[PDF]    http://dx.doi.org/10.3952/physics.v54i3.2951

Open access article / Atviros prieigos straipsnis

Lith. J. Phys. 54, 127–135 (2014)


SLOW AND FAST OPTICAL DEGRADATION OF THE SESAM FOR FIBER LASER MODE-LOCKING AT 1 µm
K. Viskontasa,b, K. Regelskisa,b, and N. Rusteikaa,b
aCenter for Physical Sciences and Technology, Savanorių 231, LT- 02300, Vilnius, Lithuania
bEkspla Ltd, Savanorių 231, LT- 02300, Vilnius, Lithuania
E-mail: karolis.viskontas@ar.fi.lt

Received 17 April 2014; accepted 29 May 2014

In this paper, we introduce a detailed study of degradation of the InxGa1-xAs quantum well (QW) based semiconductor saturable absorber mirror (SESAM) irradiated with picosecond pulses from a fiber laser at a 1064 nm wavelength. In a slow degradation study at a lower incident fluence, the longest operating times of ~4000 h were recorded for two SESAMs with a slow carrier relaxation (τ = 15 ps) in comparison to 1000 h of the fast (τ = 1 ps) SESAM. The nonlinear reflectivity measurements after the long-term tests indicated that the most likely mechanism of SESAM degradation was the modification of the InGaAs QW structure.

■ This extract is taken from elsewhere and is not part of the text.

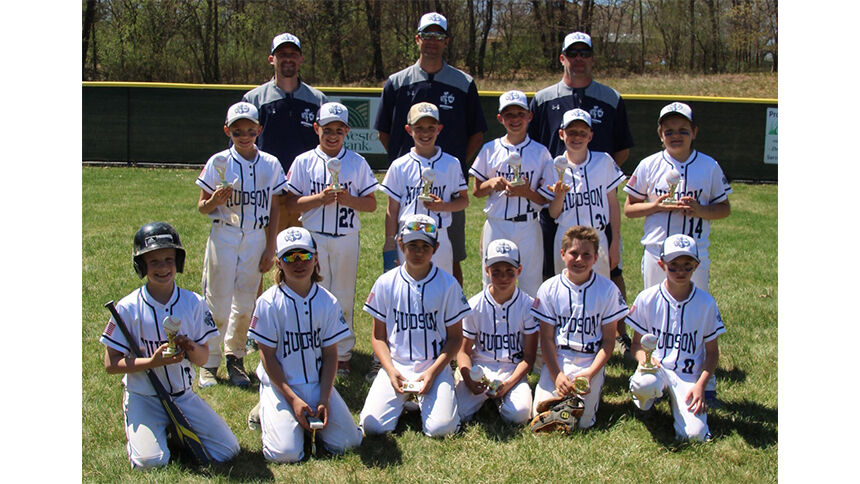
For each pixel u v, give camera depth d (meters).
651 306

By reducing a thermal load on the SESAM, an expected lifetime was increased ten-fold. At higher saturation levels, SESAMs experienced critical optical damage (COD) after less than 24 h of operation. The most likely mechanism of COD was deduced to be the two-photon absorption in GaAs material. The necessity of slow degradation tests close to the operating conditions of the SESAM was demonstrated.
Keywords: saturable absorber, SESAM, mode-locked fiber laser, optical degradation, Yb-doped fiber, ultra-short pulse
PACS: 42.81.Wg, 42.65.Re, 42.70.Ng

SKAIDULINIŲ LAZERIŲ MODŲ SINCHRONIZACIJAI SKIRTŲ SESAM DARINIŲ LĖTA IR SPARTI DEGRADACIJA ESANT 1 µm BANGOS ILGIUI
K. Viskontasa,b, K. Regelskisa,b, N. Rusteikaa,b
aFizinių ir technologijos mokslų centras, Vilnius, Lietuva
bUAB „Ekspla“, Vilnius, Lietuva

Darbe pristatytas InxGa1-xAs kvantinių duobių pagrindu pagamintų puslaidininkinių įsisotinančios sugerties veidrodžių (SESAM), apšviestų pikosekundiniais skaidulinio 1064 nm osciliatoriaus impulsais, degradacijos tyrimas. Ilgalaikių degradacijų tyrime, kuris atliktas su mažesniais impulsų energijos tankiais, du ilgiausiai veikę lėtos relaksacijos (τ = 15 ps) SESAM pasiekė ~4000 h, o greitos relaksacijos (τ = 1 ps) SESAM tik 1000 h. Netiesinio atspindžio matavimai rodo, kad InGaAs kvantinių duobių optinė modifikacija yra pagrindinė SESAM degradacijos priežastis. Be to, sumažinus terminį poveikį, SESAM tikėtina gyvavimo trukmė padidėjo dešimt kartų. Prie didesnių energijos tankių stebimas staigus SESAM pažeidimas, po įjungimo praėjus mažiau nei 24 valandoms. Toks pažeidimas siejamas su dvifotone sugertimi GaAs sluoksnyje. Dėl skirtingų SESAM degradacijos mechanizmų pademonstruota būtinybė atlikti ilgalaikius testus realaus skaidulinio lazerio veikimo sąlygomis.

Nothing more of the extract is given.